PASAJE PROPORCIONADO:

--- --- ---

Eso me lleva a otro desinterés, no me gusta platicar de dinero, charla que los de nuestra generación consideran como una de sus favoritas, de alguna manera en toda charla de tragos, sale a relucir quién tiene y quién no tiene dinero; que si las cosas están muy caras, que si las colegiaturas agobian, que si el carro necesita servicio, que si las vacaciones nos dejaron secos, que si necesitamos ganar más, etc., toda charla-discusión-debate-confesión con respecto a este tema es somnífero para mi, el motivo, es que todos estamos igual de jodidos, quizá algunos puedan tener una casa un poquito más grande, o un carro un poco mas nuevo, pero para ser honestos, no tenemos el futuro asegurado. Y a excepción de aquellos a quienes mencionaba arriba que pueden definir el rumbo del país, todos estamos jodidos. ¿Entonces para qué discutir nuestra miseria?
No me gusta hablar de religión porque aunque creo que Dios existe, en realidad no sé cuál es su domicilio fiscal; no sé si vive en una iglesia, un templo, una sinagoga. Simplemente sé, con cada partícula de mi corazón que Dios vive dentro de nosotros. Y que esa relación debe ser tan íntima, que no es necesario exhibirla ante una congregación o hermandad, ni mucho menos tratar de influir a los demás para que vean al Dios que nuestros ojos quieren ver, eso, tampoco me interesa.
De lo que sí me gusta hablar, y de hecho, de lo único que considero valioso hablar, es de mí.
Lo que pienso, lo que siento, lo que he vivido y el resultado de esas vivencias, porque para ser honesto, he de reconocer, que eso, es lo único que tengo para dar a los demás. Esa visión particular de lo que a todos nos pasa, pero que todos vemos de manera diferente. De aquello que todos hemos sentido, pero que nos ha afectado de diferente forma.
Y dentro de esos grandes temas, que considero valioso hablar y hablar y habar, es de cómo vemos las relaciones amorosas, del efecto que produce en nosotros ese sentimiento que mueve al mundo; esa dosis de estupidez que es la causa de muchos de nuestros desatinos y que es la fuerza que nos invade cuando el espíritu parece rendirse.

--- --- ---

INFORMACIÓN REGISTRADA:
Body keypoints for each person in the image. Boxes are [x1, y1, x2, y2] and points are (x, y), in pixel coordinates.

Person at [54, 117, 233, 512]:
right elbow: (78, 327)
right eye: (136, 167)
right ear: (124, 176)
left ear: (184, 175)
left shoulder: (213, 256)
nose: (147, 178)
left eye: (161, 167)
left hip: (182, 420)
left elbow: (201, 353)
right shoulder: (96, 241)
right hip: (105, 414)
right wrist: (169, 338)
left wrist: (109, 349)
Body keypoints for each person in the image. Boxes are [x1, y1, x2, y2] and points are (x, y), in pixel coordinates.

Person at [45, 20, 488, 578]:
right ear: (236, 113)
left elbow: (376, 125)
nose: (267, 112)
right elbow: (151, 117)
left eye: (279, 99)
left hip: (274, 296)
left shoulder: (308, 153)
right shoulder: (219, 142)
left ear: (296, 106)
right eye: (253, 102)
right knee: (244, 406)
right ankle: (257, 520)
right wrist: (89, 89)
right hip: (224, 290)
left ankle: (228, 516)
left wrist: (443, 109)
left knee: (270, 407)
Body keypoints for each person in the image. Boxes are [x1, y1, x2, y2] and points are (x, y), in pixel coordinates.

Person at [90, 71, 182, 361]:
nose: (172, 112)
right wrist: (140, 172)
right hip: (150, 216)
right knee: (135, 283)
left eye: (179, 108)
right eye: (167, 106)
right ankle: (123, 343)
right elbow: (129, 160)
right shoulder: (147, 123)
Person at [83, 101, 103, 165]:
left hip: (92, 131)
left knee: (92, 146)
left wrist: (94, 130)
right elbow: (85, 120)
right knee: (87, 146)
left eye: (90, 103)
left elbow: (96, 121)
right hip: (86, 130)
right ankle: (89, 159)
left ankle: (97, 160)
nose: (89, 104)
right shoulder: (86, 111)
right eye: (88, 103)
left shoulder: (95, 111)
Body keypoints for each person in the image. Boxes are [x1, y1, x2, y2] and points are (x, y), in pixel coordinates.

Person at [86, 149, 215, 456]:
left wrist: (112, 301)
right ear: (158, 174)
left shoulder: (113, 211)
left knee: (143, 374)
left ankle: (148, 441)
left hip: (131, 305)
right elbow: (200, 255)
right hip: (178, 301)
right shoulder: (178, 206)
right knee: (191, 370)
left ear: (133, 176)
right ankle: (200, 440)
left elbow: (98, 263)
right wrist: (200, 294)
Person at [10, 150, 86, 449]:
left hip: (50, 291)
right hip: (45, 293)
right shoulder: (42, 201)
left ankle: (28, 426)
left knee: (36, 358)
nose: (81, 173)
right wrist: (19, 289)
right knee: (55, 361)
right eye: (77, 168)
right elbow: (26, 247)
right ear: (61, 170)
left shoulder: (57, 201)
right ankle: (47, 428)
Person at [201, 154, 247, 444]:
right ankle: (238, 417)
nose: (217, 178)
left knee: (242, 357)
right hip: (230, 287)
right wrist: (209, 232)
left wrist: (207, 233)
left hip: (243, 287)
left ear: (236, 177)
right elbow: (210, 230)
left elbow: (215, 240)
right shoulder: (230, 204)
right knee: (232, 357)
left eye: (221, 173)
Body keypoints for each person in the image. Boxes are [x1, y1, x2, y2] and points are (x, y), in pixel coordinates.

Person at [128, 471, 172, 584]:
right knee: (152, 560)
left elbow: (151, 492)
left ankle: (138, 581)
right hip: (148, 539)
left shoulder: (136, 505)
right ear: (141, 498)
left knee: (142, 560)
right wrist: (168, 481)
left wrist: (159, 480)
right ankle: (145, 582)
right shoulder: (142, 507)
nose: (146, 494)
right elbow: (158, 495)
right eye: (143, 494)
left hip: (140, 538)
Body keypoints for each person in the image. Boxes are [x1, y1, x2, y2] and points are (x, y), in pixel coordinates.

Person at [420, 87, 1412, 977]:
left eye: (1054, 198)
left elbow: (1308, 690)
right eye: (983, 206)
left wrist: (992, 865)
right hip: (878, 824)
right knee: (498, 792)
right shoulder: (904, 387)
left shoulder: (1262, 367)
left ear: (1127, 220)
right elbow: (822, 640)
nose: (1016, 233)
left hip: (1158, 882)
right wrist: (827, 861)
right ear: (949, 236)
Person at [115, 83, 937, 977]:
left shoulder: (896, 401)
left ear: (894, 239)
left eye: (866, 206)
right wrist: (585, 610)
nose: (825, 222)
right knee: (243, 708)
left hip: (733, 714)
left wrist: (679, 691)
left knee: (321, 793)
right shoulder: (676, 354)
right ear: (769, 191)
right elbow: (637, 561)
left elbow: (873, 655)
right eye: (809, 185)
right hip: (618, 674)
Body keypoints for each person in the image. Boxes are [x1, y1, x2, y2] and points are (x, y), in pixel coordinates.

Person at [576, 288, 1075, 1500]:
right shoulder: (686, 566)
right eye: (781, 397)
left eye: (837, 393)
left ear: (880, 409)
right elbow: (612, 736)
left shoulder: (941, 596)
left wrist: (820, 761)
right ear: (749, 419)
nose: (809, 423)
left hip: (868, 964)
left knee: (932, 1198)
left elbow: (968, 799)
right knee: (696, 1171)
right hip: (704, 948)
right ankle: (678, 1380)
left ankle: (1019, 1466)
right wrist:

--- --- ---

POR HACER:
**A.** Extraiga literalmente un fragmento del texto sobre los temas de conversación: comience en las palabras que contienen "Lo que pienso, lo" y deténgase después de "de diferente forma.".
**B.** Prosiga el texto sobre los temas de conversación a partir de su última oración.

SUS RESPUESTAS ESCRITAS:
**A.**
Lo que pienso, lo que siento, lo que he vivido y el resultado de esas vivencias, porque para ser honesto, he de reconocer, que eso, es lo único que tengo para dar a los demás. Esa visión particular de lo que a todos nos pasa, pero que todos vemos de manera diferente. De aquello que todos hemos sentido, pero que nos ha afectado de diferente forma.

**B.**
Cada vez que alguien me cuenta que sufre, o que tiene trauma de amor, me doy cuenta de que en realidad, no hemos aprendido absolutamente nada de la vida.
Lo digo así porque se supone que las experiencias deben ayudarnos a abrir nuestra visión de las cosas. El dolor, el sufrimiento, la calamidad deberían enseñarnos a que a final de cuenta, “no pasa nada”, o como dijera mi mamá cuando me veía meditabundo y cabizbajo: “de amor nadie se muere”.
Y es que algo que no he llegado a entender con el paso de los años, es por qué todas experiencias solamente traen trauma y cerrazón. Es decir, cada relación amorosa, debería traer consigo una enriquecedora experiencia, llena de buena vibra, de crecimiento a nivel persona, porque la verdad de las cosas, llevarse bien con alguien, que es completamente diferente a ti en todos los aspectos, no es nada sencillo.
Ese tiempo que se invierte en conocer a alguien, tratar de compaginar en gustos, unas cuantas salidas, el cachondeo, el choreo, etc. Debería traer cosas positivas, es decir, darnos cuenta de que a pesar de que siempre no fuimos el uno para el otro, finalmente nos dimos la oportunidad de conocernos y en lugar de perder una pareja, igual y ganamos una amistad verdaderamente profunda.
Desafortunadamente la mayoría de ocasiones, las cosas son completamente diferentes.
Terminamos odiando a quien en algún momento dijimos amar, dejamos de llamar a quien cada cinco minutos llamábamos solo para decirle “te amo”, y terminamos mentándole la madre a quien llegamos a compartirle nuestra cama.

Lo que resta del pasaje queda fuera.